> **Text block**
....
The main concern of this project continues to be the integration of dynamic
and symbolic frameworks for understanding intelligent systems, concentrating
on the kinds of interpretive agents that are capable of involvement in inquiry.
Integrating divergent IF's and reconciling their objectifications is,
generally speaking, a very difficult maneuver to carry out successfully.
Two factors that contribute to the near intractability of this task can be
described and addressed as follows:
1. The trouble is partly due to the obligatory tactics and
the ossified taxonomies and that arise through time and
training to inhabit the conceptual landscapes of agents,
especially if they have spent the majority of their time
operating according to a single IF. The IF informs their
activities in ways they no longer have to think about, and
thus rarely find a reason to modify. But it also inhibits
their interpretive and practical conduct to the customary
ways of seeing and doing things that are granted by that
framework, and it binds them to the "forms of intuition"
that are suggested and sanctioned by the operative IF.
Without critical reflection, or mechanisms to make
amendments to its own constitution, an IF tends to
operate behind the scenes of observation in such a
way as to obliterate any inkling of flexibility in
practice or thinking and to obstruct every hint or
threat (often so perceived) of conceptual revision.
2. Apparently it is so much easier to devise techniques for
taking things apart than it is to find ways of putting them
back together again that there seem to be but a few heuristic
strategies of general application that are available to guide
the work of integration. A few of the tools and the materials
that are needed for these constructions have been illustrated
in concrete form throughout the presentation of examples in
this Section. An overall survey of their principles can
be summed up as follows:
a. One integration heuristic is the "lattice" metaphor, frequently
called the "partial order" or the "common denominator" paradigm.
When IF's can be objectified as OF's that are organized according
to the principles of suitably ordered sets, then it may be possible
to "lift" or extend their order properties to the space of frameworks
themselves, and thereby to enable construction of the desired kinds of
integrative frameworks as upper and lower bounds in the higher ordering.
b. Another heuristic of integration is the "mosaic" metaphor, also
known as the "stereoscopic" or the "inverse projection" paradigm.
This technique is illustrated especially well by the methods used
throughout this Section to analyze the three-dimensional structures
of sign relations. In fact, the picture of any sign relation offers
a paradigm in microcosm for the macroscopic enterprise of integration,
showing how reductive aspects of structure are often projected from a
shared but irreducible reality. The extent to which the "full-bodied"
structure of a 3-adic sign relation can be reconstructed from the data
of its 2-adic projections, although it is a limited extent in general,
presents a near perfect epitome of the larger task in this situation,
namely, to find an integrated framework that embodies the diverse
facets of reality severally observed from inside the individual
frameworks. Acting as gnomonic recipes for the higher order
processes they limn and delimit, sign relations keep before
the mind the ways in which a higher dimensional structure
determines its fragmentary aspects but is not in general
determined by them.
....
Please quote the passage on integrating interpretive frameworks between "Two factors that" and "the operative IF.", inclusive. The material after this point has no role here.

Stored entries
....
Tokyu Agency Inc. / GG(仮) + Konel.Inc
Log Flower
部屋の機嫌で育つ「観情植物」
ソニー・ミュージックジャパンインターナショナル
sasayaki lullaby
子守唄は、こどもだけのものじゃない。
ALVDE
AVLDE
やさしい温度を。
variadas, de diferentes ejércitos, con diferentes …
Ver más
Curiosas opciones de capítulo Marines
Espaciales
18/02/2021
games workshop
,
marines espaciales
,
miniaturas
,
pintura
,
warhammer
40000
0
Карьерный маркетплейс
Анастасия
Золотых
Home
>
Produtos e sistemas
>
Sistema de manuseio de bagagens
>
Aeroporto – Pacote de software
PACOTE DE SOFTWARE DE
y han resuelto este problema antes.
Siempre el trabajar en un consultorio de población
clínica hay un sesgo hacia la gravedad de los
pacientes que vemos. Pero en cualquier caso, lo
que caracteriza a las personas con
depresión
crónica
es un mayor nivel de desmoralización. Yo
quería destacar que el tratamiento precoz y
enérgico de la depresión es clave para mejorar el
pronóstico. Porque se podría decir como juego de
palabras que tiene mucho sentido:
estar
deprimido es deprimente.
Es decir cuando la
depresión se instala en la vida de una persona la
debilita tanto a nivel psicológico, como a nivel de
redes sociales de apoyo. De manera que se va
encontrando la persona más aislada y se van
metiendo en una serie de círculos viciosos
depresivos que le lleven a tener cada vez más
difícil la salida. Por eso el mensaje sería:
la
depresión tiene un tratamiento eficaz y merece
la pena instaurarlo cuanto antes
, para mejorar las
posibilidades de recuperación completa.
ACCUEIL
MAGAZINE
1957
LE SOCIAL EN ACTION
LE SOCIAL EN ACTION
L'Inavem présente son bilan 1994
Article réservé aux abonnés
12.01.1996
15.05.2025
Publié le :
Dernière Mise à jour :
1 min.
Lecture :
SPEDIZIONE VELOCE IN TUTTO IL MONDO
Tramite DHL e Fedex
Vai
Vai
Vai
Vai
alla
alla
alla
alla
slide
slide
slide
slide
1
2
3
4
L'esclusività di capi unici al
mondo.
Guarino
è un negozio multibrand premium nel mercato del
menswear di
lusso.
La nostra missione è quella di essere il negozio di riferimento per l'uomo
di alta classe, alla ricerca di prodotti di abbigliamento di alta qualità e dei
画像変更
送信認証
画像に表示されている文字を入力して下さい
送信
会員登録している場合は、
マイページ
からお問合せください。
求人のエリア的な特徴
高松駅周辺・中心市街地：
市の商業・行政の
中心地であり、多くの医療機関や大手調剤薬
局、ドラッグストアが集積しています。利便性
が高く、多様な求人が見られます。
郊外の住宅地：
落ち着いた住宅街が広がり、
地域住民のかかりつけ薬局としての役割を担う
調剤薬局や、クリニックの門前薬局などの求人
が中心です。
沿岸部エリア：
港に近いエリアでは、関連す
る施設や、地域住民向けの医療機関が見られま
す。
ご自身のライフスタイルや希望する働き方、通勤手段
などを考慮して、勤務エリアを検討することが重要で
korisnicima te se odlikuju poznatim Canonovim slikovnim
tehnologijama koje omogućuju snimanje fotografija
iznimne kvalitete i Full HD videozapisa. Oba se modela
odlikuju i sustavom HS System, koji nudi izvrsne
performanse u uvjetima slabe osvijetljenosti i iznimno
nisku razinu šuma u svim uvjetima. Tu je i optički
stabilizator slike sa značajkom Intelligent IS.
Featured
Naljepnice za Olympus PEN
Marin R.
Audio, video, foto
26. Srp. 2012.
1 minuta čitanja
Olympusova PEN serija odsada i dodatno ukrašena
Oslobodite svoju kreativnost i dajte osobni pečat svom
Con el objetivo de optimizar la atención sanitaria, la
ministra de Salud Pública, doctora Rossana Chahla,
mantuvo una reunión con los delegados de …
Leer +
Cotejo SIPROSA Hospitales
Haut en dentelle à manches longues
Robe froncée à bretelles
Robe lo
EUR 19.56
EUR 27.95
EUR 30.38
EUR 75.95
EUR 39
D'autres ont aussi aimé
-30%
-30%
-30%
....
> **Output of the task**
Two factors that contribute to the near intractability of this task can be
described and addressed as follows:
1. The trouble is partly due to the obligatory tactics and
the ossified taxonomies and that arise through time and
training to inhabit the conceptual landscapes of agents,
especially if they have spent the majority of their time
operating according to a single IF. The IF informs their
activities in ways they no longer have to think about, and
thus rarely find a reason to modify. But it also inhibits
their interpretive and practical conduct to the customary
ways of seeing and doing things that are granted by that
framework, and it binds them to the "forms of intuition"
that are suggested and sanctioned by the operative IF.